Ao que se expressa no texto, observemos a ampla operância privada sobre todos os eixos do investimento, considerando a atuação do lobby estrangeiro e “nacional” no desenvolvimento do projeto, que vive sob a ameaça do pânico midiático sanção estrangeira, suspensão de dividendos a elementos do governo e etc, o que promove discursos e ações privatistas e entreguistas, disfarçados de modernização e tecnicidade de Estudos de Impacto (destruição) Ambiental e Relatórios de Impacto Ambiental, (EIA-RIMA) aparecendo como justificativas de bom-mocismo que caduca de falsidade.

Devemos marcar na nossa memória coletiva as vítimas vivas e mortas de Mariana (MG), que atualmente são caçoados pela Samarco e seu plano de quadruplicação de sua produção de minério até 2028, envolvendo a construção de grandes pilhas de rejeitos a 500 metros do subdistrito de Camargos.

Como unir a ciência e o patriotismo no Brasil

Antes de destrincharmos o conteúdo social e programático do nosso objetivo, devo manifestar o que considero como avanço importante, dentro das academias, para o avanço social na construção de um pensamento popular e crítico à ordem atual das coisas. Destaco que existem, no grosso modo, dois eixos estruturantes do pensamento anticolonial, principal elemento da luta anticapitalista brasileira em várias das suas dimensões, são a decolonialidade e uma espécie de junção do pensamento fanoniano e mariáteguismo.
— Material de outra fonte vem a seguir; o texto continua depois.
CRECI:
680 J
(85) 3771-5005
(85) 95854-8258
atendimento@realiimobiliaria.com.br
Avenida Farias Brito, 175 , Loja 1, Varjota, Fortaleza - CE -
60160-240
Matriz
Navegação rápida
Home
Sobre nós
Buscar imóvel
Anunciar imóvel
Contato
De forma resumida a decolonialidade produziu uma certa forma de haste de cabideiro do pós-modernismo (ou seja, preconiza uma quebra no paradigma) e voltado para a universidade, ele produz elementos da nova era de crítica à imposição cultural com ecos do pensamento pós-colonial, (conhecidos como subaltern studies, há a premissa de que o problema colonial continua mesmo depois das lutas de libertação nacional e as independências) o que acaba dispondo um arcabouço de marcos teóricos sobre a formação da identidade, no entanto promove uma lógica de separação essencialista entre os pensamentos da europa (supostamente incapaz de produzir coordenadas para formação de um pensamento crítico) e da América-latina.

Nesse aspecto, é onde se encontra o ponto de ruptura entre o pensamento decolonial com pós-colonial e dissonância com o pensamento fanoniano-mariateguismo: esses dois últimos entendem a modernidade de forma heterogênea, ou seja, reconhece que a realidade, apesar de essencialmente ser realçada pelas estruturas coloniais, dispõe de vários elementos antagônicos, como o conflito entre indígenas e a burguesia da soja e do minério, o que permite, em larga medida, entender a sociedade em sua quase totalidade, assim permitindo a crítica e produção de uma práxis de ruptura do status-quo. Além disso, esse pensamento mais adaptado, reflete o reconhecimento da importância da descolonização mental, antirracismo e organização dos camponeses, indígenas e citadinos para tal mudança. Atualmente, arrisco dizer que esta visão universitária está largamente inserida na (ou próxima a) operância de grande parte do movimento operário e estudantil, (ambos acalentados historicamente pelo machismo e racismo) com virtude de inversão de valores; é como se a dimensão protagônica do debate identitário, que em si já apresenta defeitos, fosse uma correspondência da certa proeminência do debate classista; destarte, esquecem que a identidade (e suas contradições) moderna e contemporânea é tão heterogênea quanto as disputas no debate classista, de tal forma que não buscam debruçar-se na totalidade dos seres sociais para dialogar.

Para mudar a correlação de forças no Brasil entre despossuídos e possuidores dominantes devemos promover a desestruturação da lógica “pedestalizada” do corpo intelectual brasileiro e construir estratégias de união social entre todos os grupos sociais e políticos (anticapitalistas) para estandardizar o movimento de contragolpe à classe dominante brasileira.

Dito isso, para unificar as ideias dispostas acima, é necessária uma larga consideração dos estudos sistemáticos ambientais realizado pelos institutos, sobre agentes farmacêuticos, a potencialização da ciência a partir da quebra de patentes, previsões do clima em 2040, ignorados pelo governo Dilma em 2015, e ver neles o potencial de concentrar não só o discurso de teor crítico como também a prática crítica ao legado colonial da institucionalidade, influenciando o debate acadêmico e nacional com a junção das organizações sociais em luta.